Hope that makes it clear

johnhoogeveen commented 3 months ago

Ah, than I understood it incorrectly. But, after making that change and restarting the addon I still do not get traffic and it seems that the addon configuration is different. eq, default password is active and after login my user database is empty. But, when I upgrade 0.4.1 to 0.5.0 it still starts so that part seems to be fixed. A new challenge, how do I migrate the settings from my running 0.4.1 (with the incorrect EMQX_NODE__NAME) to a new setup :-)

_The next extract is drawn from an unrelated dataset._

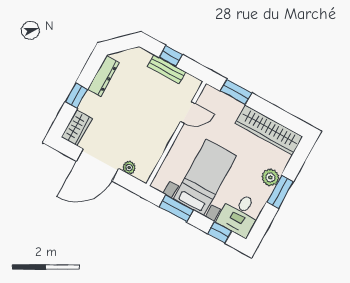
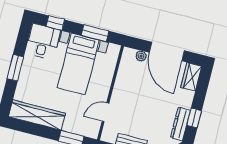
window: (76, 96) -> (194, 118), moved
door: (98, 165) -> (167, 52), swing flipped
plant: (270, 177) -> (26, 77), removed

johnhoogeveen commented 2 months ago

I have accepted the fact that my configuration is gone when I change the nodename. So the steps to fix the upgrade issue are

  1. Change the var to core-emdx@a0d7b954-emqx and restart the addon.
  2. Login to EMQX using the default credentials and change the password
  3. Recreate the MQTT users in access Control => Authentication

After performing these steps I verified is all MQTT devices where connecting correctly. Upgrade the EMQX addon to 0.5.0

johnhoogeveen commented 2 months ago

I will close this issue as it was created by a misconfiguration from my side when deploying my first EMQX addon.